_Data_
+-------+
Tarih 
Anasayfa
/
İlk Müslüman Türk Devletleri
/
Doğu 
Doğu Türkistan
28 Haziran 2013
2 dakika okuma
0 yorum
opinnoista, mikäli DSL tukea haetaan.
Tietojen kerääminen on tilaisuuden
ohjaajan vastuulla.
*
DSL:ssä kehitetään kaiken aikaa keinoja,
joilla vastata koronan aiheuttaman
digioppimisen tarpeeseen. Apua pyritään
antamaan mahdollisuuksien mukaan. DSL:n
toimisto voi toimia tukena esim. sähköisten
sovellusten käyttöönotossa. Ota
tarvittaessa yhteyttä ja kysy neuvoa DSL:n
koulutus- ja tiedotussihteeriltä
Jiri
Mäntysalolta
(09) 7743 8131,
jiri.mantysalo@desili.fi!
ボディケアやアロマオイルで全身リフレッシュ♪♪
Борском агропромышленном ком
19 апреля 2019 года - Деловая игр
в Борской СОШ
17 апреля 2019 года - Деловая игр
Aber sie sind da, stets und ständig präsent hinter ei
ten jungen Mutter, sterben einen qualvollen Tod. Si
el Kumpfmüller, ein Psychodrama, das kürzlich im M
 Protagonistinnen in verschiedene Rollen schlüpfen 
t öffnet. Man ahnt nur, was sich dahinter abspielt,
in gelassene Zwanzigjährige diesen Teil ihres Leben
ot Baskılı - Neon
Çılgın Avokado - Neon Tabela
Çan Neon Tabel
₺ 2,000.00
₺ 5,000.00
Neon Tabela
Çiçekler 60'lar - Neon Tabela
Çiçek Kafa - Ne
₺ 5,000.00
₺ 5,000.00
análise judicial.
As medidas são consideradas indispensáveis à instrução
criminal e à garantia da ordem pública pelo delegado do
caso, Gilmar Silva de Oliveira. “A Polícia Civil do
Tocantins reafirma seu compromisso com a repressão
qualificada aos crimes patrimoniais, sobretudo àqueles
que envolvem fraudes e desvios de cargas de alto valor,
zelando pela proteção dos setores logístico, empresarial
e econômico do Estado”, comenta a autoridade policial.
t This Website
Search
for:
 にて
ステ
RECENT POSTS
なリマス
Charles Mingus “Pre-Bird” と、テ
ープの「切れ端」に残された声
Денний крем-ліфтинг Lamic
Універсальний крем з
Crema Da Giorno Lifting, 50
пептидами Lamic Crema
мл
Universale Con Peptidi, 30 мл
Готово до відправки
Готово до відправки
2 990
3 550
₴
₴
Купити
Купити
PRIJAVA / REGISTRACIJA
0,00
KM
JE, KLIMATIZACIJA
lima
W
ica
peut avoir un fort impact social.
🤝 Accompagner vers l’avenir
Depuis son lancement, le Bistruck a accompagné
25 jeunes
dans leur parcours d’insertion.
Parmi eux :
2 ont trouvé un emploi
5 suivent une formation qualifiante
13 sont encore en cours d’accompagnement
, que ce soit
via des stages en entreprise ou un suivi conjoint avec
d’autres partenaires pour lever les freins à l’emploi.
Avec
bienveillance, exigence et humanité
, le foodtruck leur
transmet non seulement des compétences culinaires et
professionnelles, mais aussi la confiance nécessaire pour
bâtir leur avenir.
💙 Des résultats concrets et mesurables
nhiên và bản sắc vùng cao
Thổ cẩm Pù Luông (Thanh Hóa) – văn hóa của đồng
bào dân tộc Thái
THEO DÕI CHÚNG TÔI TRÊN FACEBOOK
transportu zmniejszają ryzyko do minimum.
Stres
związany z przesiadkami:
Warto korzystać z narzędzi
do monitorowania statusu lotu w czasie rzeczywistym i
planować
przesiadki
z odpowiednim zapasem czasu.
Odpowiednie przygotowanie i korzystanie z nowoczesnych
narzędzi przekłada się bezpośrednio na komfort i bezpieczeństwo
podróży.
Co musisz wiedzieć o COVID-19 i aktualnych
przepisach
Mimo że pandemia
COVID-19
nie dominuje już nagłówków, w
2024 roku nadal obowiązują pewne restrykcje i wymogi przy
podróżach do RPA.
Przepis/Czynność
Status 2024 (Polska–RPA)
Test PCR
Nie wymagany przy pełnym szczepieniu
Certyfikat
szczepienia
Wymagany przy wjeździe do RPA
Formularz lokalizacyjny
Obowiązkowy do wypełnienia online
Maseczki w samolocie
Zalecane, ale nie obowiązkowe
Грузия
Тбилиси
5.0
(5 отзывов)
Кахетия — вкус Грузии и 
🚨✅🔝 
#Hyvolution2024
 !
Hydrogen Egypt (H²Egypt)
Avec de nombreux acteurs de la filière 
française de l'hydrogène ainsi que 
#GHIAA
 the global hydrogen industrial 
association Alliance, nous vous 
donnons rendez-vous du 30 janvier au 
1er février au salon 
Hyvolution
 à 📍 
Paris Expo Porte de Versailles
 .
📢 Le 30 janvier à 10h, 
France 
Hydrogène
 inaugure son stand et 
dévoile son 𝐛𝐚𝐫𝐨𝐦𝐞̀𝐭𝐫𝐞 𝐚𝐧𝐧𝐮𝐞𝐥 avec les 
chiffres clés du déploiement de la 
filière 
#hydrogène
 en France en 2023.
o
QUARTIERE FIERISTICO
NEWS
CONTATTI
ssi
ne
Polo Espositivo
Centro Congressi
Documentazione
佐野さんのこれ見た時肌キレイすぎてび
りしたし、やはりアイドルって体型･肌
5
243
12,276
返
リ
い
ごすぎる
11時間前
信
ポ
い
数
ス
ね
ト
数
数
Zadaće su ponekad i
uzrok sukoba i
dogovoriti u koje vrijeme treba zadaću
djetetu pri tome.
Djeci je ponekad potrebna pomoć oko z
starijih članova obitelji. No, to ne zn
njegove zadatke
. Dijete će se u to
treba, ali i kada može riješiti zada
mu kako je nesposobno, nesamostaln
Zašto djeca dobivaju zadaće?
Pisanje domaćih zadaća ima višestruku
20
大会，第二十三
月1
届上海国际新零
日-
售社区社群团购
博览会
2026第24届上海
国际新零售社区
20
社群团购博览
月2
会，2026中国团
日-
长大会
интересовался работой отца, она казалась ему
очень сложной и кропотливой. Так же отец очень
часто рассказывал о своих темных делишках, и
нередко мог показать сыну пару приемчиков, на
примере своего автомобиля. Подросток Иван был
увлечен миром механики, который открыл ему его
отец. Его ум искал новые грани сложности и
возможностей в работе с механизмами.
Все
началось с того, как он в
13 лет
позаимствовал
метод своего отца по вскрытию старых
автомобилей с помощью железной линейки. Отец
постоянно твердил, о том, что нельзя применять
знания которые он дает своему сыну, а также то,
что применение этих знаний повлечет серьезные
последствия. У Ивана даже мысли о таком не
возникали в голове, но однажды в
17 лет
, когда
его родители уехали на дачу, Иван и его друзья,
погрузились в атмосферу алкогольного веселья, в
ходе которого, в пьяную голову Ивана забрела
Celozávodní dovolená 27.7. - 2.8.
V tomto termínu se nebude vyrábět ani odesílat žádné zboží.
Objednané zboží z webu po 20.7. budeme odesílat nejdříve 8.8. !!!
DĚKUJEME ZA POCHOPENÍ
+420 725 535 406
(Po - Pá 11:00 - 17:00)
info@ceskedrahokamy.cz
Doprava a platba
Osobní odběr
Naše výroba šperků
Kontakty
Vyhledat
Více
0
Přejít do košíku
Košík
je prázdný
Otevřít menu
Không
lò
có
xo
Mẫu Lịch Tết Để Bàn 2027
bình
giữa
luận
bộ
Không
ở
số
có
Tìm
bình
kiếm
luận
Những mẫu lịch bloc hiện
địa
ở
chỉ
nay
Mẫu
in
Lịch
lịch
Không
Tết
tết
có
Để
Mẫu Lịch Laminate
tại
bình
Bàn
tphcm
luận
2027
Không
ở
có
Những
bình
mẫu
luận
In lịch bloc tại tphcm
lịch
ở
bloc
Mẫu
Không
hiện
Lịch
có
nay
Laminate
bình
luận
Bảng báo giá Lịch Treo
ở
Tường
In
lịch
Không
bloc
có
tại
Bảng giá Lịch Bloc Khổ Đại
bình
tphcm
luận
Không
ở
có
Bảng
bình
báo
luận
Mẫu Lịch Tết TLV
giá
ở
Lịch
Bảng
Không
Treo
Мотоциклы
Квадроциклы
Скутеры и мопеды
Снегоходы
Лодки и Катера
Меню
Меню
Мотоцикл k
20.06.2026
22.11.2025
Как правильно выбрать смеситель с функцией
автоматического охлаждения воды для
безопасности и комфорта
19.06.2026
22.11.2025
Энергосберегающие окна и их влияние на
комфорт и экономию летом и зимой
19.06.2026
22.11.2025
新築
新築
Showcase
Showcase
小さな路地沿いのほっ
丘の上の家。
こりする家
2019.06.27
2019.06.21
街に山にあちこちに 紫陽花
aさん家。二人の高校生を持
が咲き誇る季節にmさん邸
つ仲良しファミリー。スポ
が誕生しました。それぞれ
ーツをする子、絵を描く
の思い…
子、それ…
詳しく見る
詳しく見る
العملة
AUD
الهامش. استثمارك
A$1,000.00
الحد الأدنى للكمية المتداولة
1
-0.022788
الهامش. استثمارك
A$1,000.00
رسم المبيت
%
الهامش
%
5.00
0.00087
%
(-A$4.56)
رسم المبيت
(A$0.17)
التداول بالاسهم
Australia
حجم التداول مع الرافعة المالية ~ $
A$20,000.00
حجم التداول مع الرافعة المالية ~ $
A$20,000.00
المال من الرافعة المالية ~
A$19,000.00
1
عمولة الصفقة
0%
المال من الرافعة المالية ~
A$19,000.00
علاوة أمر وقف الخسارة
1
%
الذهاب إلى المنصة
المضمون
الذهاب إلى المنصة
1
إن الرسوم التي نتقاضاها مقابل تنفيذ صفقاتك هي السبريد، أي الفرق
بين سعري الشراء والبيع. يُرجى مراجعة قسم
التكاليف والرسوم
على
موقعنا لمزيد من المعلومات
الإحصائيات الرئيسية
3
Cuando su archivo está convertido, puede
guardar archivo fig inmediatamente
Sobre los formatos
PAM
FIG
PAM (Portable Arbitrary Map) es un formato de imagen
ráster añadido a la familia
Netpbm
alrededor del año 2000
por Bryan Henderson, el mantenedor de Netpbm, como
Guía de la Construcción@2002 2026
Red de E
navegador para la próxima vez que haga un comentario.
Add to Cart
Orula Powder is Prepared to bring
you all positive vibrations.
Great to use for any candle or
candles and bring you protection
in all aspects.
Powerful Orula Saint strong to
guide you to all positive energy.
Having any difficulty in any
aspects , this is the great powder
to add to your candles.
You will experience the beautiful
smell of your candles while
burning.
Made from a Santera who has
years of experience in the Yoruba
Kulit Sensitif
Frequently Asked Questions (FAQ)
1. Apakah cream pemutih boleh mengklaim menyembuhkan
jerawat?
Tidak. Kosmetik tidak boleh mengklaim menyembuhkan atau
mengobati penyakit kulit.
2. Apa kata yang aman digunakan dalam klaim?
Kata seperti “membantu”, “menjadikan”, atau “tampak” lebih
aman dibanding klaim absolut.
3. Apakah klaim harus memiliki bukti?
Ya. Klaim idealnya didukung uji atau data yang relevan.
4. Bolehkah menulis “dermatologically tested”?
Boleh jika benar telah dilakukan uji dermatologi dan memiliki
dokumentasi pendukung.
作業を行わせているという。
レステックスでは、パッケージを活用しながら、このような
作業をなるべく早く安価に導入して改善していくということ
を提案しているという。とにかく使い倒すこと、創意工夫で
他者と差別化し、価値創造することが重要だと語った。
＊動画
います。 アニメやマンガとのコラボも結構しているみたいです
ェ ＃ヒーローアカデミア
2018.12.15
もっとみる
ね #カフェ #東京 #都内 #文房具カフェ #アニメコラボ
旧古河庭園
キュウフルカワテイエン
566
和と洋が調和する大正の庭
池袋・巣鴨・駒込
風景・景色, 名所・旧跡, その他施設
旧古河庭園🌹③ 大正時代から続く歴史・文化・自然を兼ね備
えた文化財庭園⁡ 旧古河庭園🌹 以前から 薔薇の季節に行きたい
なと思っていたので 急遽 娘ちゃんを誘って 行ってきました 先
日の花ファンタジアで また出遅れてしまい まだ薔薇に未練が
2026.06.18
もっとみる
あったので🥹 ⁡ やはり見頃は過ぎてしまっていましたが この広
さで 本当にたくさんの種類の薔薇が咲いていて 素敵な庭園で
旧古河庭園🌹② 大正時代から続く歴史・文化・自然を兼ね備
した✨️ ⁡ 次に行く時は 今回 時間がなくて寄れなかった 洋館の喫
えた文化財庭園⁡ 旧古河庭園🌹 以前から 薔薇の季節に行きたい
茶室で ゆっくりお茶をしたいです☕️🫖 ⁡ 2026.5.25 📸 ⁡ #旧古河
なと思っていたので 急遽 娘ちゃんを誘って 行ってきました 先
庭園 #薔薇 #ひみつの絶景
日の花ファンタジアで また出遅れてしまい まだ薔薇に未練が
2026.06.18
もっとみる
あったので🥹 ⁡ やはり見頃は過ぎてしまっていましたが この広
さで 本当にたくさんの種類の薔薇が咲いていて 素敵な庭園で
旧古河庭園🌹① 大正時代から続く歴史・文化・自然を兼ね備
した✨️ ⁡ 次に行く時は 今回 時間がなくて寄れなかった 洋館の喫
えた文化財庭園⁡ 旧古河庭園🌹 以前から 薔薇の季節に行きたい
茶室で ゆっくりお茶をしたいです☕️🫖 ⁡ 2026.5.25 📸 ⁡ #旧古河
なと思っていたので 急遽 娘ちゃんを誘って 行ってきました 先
+-------+
_Required action_
Only the lines from the one containing "t This Website" through the one containing "Warto korzystać z narzędzi" are to be retyped, both boundary lines included, with no other material.

_Finished task_
t This Website
Search
for:
 にて
ステ
RECENT POSTS
なリマス
Charles Mingus “Pre-Bird” と、テ
ープの「切れ端」に残された声
Денний крем-ліфтинг Lamic
Універсальний крем з
Crema Da Giorno Lifting, 50
пептидами Lamic Crema
мл
Universale Con Peptidi, 30 мл
Готово до відправки
Готово до відправки
2 990
3 550
₴
₴
Купити
Купити
PRIJAVA / REGISTRACIJA
0,00
KM
JE, KLIMATIZACIJA
lima
W
ica
peut avoir un fort impact social.
🤝 Accompagner vers l’avenir
Depuis son lancement, le Bistruck a accompagné
25 jeunes
dans leur parcours d’insertion.
Parmi eux :
2 ont trouvé un emploi
5 suivent une formation qualifiante
13 sont encore en cours d’accompagnement
, que ce soit
via des stages en entreprise ou un suivi conjoint avec
d’autres partenaires pour lever les freins à l’emploi.
Avec
bienveillance, exigence et humanité
, le foodtruck leur
transmet non seulement des compétences culinaires et
professionnelles, mais aussi la confiance nécessaire pour
bâtir leur avenir.
💙 Des résultats concrets et mesurables
nhiên và bản sắc vùng cao
Thổ cẩm Pù Luông (Thanh Hóa) – văn hóa của đồng
bào dân tộc Thái
THEO DÕI CHÚNG TÔI TRÊN FACEBOOK
transportu zmniejszają ryzyko do minimum.
Stres
związany z przesiadkami:
Warto korzystać z narzędzi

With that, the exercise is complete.